For cricket buffs, the term ‘soft signal’ has become a talking point after the fourth T20 match between England and India. A soft signal involves a decision that umpires have to take when a cricketing decision needs to be referred to the third umpire from the field. Whenever the on-field umpire needs the assistance of the television umpire to arrive at a decisive conclusion, the on-field umpire has to indicate their stance on the decision in question to the television (TV) umpire well in advance. This is referred to as the ‘soft signal’, where the on-field umpire indicates whether they think the batsman is ‘out’ or ‘not out’ before the third umpire reviews the decision on the basis of video footage. Once the on-field umpire indicates the soft signal (‘out’ or ‘not out’), the TV umpire will be primarily guided by the soft signal and shall only overturn the decision if there is definite visual evidence. Many a times, an element of doubt surfaces as it may be difficult for a TV umpire to overturn the soft signal. A similar incident happened on that particular evening when it appeared that the fielder couldn’t catch the ball cleanly but because the soft signal was “out”, the TV umpire had to stay with the decision due to lack of absolute proof of a dropped catch and India lost the wicket of a batsman in form at a crucial point in the game.
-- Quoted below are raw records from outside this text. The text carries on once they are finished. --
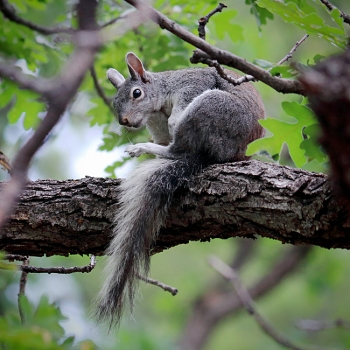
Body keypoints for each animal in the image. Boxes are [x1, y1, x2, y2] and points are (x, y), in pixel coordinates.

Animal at [95, 52, 266, 328]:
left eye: (136, 93)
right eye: (114, 101)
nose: (125, 121)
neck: (159, 108)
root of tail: (228, 154)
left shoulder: (193, 84)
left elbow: (177, 119)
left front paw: (167, 129)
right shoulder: (159, 128)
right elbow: (166, 141)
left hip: (213, 106)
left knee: (178, 150)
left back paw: (144, 147)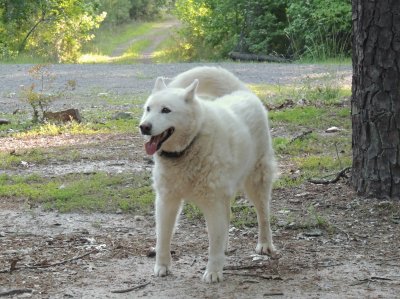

The reason I have elaborated on the soft signal episode is to draw a simile with our daily lives where we also either have to indicate a soft signal or adjudicate over a decision like the TV umpire. In the cricketing context, the on-field umpires, only on the basis of what they get to see live, without the benefit of replays, have to often make tough calls. In our lives as well, we have to give out soft signals, as parents, teachers, friends or in any other role that we play. Many a times, we tend to have our own ideas about how the friends of our children should be like. We may have our own prejudices and, subconsciously, try to pass it on to our wards. We may disapprove of some of the friends they move around with. Yes, as parents, we are supposed to keep an eye on our child’s friend circle. But, we must also respect the choices of our children. Friendship, in itself, is not something that can be manufactured or bought like a piece of chocolate from a shop. We make friends when we develop an emotional connect; it happens spontaneously. True, common interest is essential for making friends but opposites always attract more. The point is that before we make the soft signal on our child’s close pals, we need to also know his or her friends better, and appreciate their bond.
This is also a very common situation on the work front, where life gets even more complicated with all of us running the rat race even if some of us may not be that keen. In the process, we may be asked to give our soft signals on our colleagues when they are in a spot of bother. We may not reason out our decisions while giving our opinion on a dear colleague or, at times, be too emotionally-driven when defending a colleague on a controversial matter. Either way, we got to be careful in giving our soft signal, knowing for sure that once we do so, we may not be in a position to alter it. What we see or hear may not always be true. We live in very different times now where social media controls much of what we think is happening around us. And, we so often believe a WhatsApp message as gospel truth only to regret forwarding the same when we realise that the message was fake.
This is election season and emotions are at an all-time high as political parties go full throttle on the campaign trail and as voters, we, too, get swayed by what we get to see and hear around us. We all have our political preferences and opinions on how the nation needs to be governed and also genuine concerns as citizens. But, I believe, this is also a time when we have to ensure that our political and ideological differences do not adversely impact old friendships with childhood pals, or colleagues, or our equation with our relatives. We just got to remember that unlike the on-field cricket umpire, we do have an option to accept the fact that we can’t always quite say who’s right or who’s wrong.